Mais j’avais encore la bougeotte. On me propose de partir aux Etats-Unis pour le Ministère de La Culture et Le Ministère des Affaires Étrangères. Mission : étudier le système télévisuel américain et établir un rapport qui servira de base pour la mise en oeuvre du câble français. J’accepte immédiatement.

C’est à mon retour, qu’un peu perdu entre mes différentes options et le désir de choisir une voie dans laquelle je puisse m’épanouir, je décide de tout arrêter pour prendre des cours de théâtre. Je rêvais de devenir acteur, j’ai heureusement compris assez vite que ma véritable vocation était ailleurs : j’ai commencé à écrire ou plus exactement à oser écrire car je le faisais depuis des années mais la plume a dans ce pays un prestige qui m’impressionnait trop pour me lancer dans cette aventure.

Il m’a fallu plusieurs années pour pouvoir vivre de ce métier et j’en ai donc exercé beaucoup d’autres à côté. Des métiers variés mais qui me rapprochaient tous de ce que je voulais faire, car tous m’ont permis d’observer l’humain, ce qui demeure finalement ma matière première essentielle. J’ai donc été successivement :

- Intermédiaire dans l’immobilier (ça marchait encore)

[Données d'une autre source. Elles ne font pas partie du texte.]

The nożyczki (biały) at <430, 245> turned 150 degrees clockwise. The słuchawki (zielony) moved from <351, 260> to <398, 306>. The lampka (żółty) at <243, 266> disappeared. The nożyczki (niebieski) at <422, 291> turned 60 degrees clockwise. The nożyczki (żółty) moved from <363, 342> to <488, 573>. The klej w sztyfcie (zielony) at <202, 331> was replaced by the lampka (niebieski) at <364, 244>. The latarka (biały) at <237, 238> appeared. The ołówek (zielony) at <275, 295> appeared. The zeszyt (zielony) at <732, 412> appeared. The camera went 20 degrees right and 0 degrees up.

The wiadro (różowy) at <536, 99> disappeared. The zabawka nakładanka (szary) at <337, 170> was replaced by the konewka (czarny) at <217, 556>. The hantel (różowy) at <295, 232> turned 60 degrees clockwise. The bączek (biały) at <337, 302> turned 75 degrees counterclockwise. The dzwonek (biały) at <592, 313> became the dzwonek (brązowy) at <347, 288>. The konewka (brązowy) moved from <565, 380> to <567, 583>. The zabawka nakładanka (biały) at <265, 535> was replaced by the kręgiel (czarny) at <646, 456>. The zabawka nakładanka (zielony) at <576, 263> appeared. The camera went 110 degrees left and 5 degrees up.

- Intermédiaire en objets d’art (je n’ai jamais été arrêté)

- Cuisinier à domicile (j’ai pris 10 kilos)

- Voyant (j’ai beaucoup appris et j’en garde un respect infini pour mes maîtres, tout en déplorant que la profession soit envahie par 90% de mages égotiques.)

- Pigiste....

En 1989, j’ai eu le Prix de Rome hors les Murs ce qui m’a mis à l’abri financièrement pendant quelque temps et m’a permis de mener à bien mon travail sur Louis II de Bavière.

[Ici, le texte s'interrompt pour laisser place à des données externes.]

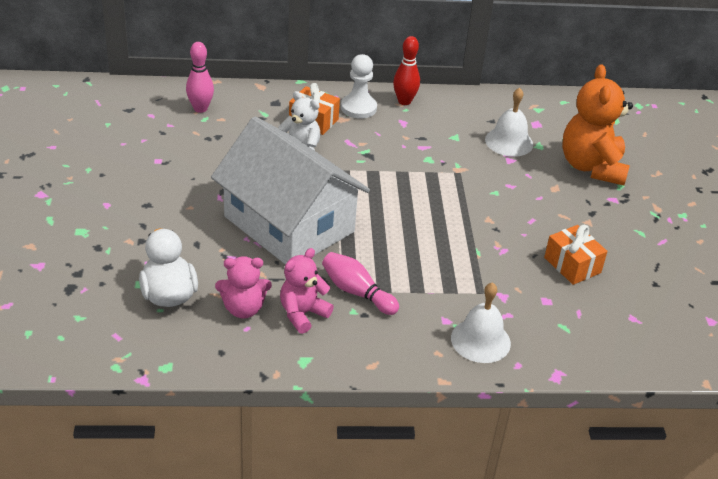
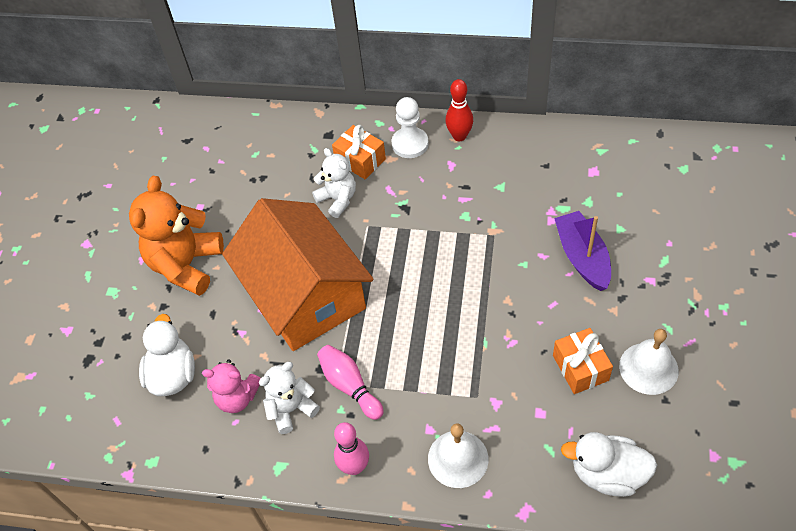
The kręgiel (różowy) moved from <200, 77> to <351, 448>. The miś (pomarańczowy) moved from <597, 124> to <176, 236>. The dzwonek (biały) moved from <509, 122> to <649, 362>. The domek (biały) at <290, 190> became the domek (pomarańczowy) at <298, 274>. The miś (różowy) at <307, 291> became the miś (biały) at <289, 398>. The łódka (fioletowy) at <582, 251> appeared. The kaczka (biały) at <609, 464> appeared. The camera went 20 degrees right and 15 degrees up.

En 1991, on m’a remis le Prix Anne Philipe. Sa vocation était de distinguer un jeune auteur et de lui permettre de se faire connaître. Ma pièce « Criminel Tango » a été choisie parmi 600 autres par un jury prestigieux (Jean-Claude Brialy, Philippe Noiret, Daniel Auteuil, Pierre Arditi, Francis Perrin, Ludmilla Mikael, Robin Renucci, Jacques Lang, Claude Roy, François-Régis Bastide, Jérôme Garcin et Anne-Marie Philipe…)

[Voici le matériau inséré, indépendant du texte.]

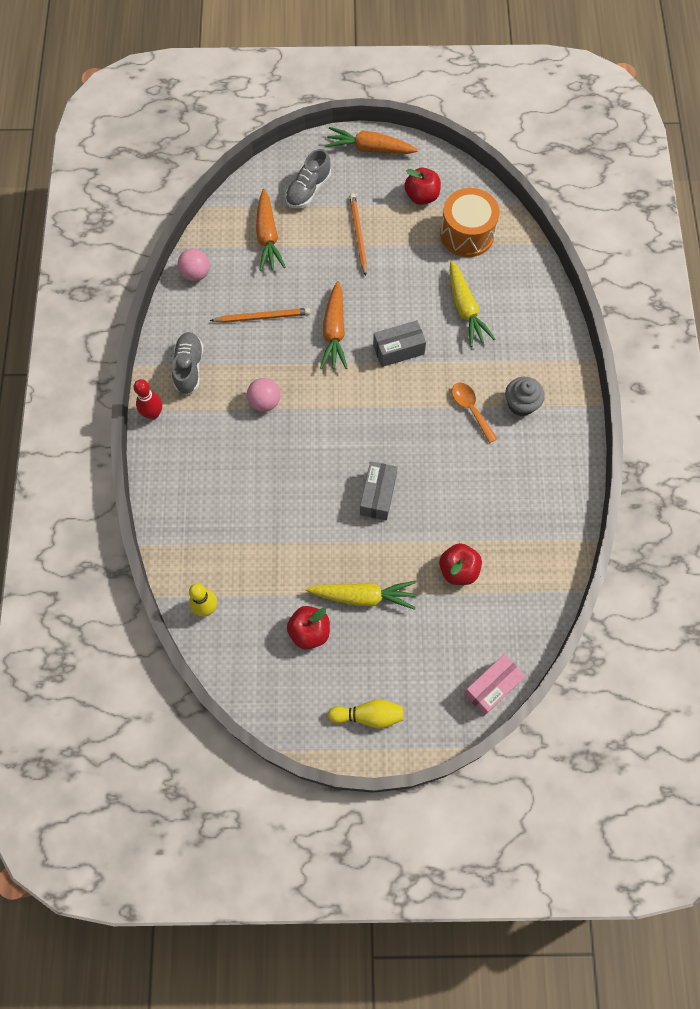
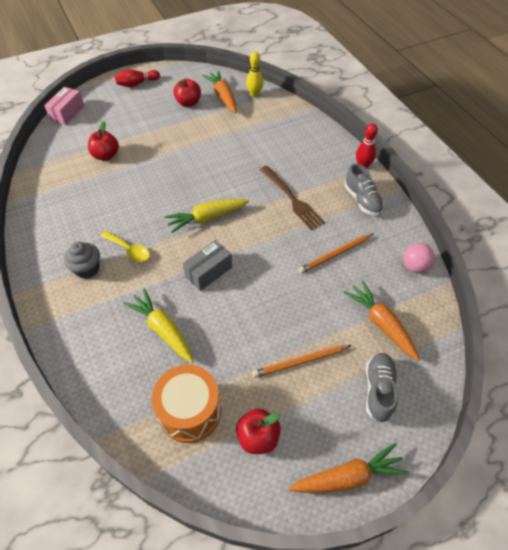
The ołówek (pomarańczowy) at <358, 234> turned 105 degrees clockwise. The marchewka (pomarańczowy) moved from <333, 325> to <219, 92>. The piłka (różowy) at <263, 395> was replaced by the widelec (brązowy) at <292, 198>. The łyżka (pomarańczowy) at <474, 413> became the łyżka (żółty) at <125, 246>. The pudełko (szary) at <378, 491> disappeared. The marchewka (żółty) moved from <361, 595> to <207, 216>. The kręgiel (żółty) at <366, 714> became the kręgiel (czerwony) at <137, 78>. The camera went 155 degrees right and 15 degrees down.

Aujourd’hui, après une dizaine de livres ; une expérience théâtrale artistiquement éprouvante même s’il y eut le succès public ; un passage à la télévision guère plus exaltant, diverses activités de script doctor, des rencontres baroques et multiples… je suis curieux de connaître la suite tout en étant convaincu qu’il faut être ambitieux pour avoir une chance de réaliser un jour ses rêves d’enfants.